It might be a little late in the semester to be wondering about where to generate poetry from, but in a quick move to generate a few more points in the positive, I’ve been wondering about the transformation of trauma into poetry.
It is my guess that this stems from my recent experience at a Trump Rally. While I was allotted more than double the magazine’s word limit, I still don’t feel all right. The reader needn’t worry, though, this will not be a post about Trump.
Gregory Orr, a poet and critic who is largely influential to my understanding of poetry wrote Poetry as Survival this has interested me ever since, but has taken a backseat in composition in the frantic heat of trying to produce what I think a workshop will dig.
Maybe this is all wrong.
Orr accidentally killed his brother in a hunting accident when they were boys, and uses poetry as a stay against that misery. If that’s not ripe grounds for poetry, I don’t know what is. The problem is, where then do I get my material when the most vaguely traumatic thing I’ve beheld is a blonde lunatic moan about Mexico?
I am not unattuned to strife in this world, but I frankly hesitate to write “worldly” poetry or something that envisions another people’s trauma.

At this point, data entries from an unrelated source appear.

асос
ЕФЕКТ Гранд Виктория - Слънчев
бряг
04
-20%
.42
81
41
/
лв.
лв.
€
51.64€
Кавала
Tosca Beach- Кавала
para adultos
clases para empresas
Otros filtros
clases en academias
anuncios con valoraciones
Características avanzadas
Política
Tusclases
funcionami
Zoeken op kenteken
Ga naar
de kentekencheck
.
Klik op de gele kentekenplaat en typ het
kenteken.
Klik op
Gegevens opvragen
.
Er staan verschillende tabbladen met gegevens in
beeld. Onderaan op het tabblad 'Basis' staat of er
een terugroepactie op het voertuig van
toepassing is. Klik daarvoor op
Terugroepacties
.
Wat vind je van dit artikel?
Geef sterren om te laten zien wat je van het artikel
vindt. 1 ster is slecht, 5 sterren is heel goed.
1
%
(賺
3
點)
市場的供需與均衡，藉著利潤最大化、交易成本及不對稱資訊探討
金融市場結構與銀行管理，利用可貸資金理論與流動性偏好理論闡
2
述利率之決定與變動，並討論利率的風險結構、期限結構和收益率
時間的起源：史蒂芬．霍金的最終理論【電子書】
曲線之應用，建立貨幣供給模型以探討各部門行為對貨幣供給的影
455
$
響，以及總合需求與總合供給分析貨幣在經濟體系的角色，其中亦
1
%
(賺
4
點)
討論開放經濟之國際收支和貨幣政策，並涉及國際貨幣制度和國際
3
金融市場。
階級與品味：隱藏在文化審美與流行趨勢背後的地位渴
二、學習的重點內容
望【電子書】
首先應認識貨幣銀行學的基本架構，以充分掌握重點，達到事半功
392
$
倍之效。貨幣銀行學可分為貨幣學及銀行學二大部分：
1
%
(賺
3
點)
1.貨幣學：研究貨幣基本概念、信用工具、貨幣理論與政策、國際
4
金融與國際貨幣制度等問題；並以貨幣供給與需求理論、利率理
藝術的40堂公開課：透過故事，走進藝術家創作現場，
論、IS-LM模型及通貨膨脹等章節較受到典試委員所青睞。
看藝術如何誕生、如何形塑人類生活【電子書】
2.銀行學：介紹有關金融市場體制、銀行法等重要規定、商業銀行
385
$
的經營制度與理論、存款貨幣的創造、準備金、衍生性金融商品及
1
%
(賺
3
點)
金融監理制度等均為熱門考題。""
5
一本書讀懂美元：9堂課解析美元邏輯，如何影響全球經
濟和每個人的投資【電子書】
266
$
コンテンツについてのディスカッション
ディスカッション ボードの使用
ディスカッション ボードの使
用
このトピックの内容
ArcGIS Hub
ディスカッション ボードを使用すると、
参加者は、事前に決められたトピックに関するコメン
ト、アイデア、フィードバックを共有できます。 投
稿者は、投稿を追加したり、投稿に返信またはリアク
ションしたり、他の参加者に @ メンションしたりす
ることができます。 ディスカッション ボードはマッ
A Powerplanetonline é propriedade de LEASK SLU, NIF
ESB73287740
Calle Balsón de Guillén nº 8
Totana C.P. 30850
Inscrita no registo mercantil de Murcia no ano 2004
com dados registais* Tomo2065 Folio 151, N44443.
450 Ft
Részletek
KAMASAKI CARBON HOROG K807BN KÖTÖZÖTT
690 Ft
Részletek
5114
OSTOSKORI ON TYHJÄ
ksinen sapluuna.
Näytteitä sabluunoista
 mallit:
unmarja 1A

It’s not my story to write, and if I were to write it there’s a higher chance that I’d like to gamble on that I’d be writing it from the entity causing the trauma, since historically, my demographic has seen the least and dealt the most.
It’s going to bug me, and I’m willing to wager that there will be at least one poem in my portfolio that deals with traumatic affairs, but its level of success remains to be seen.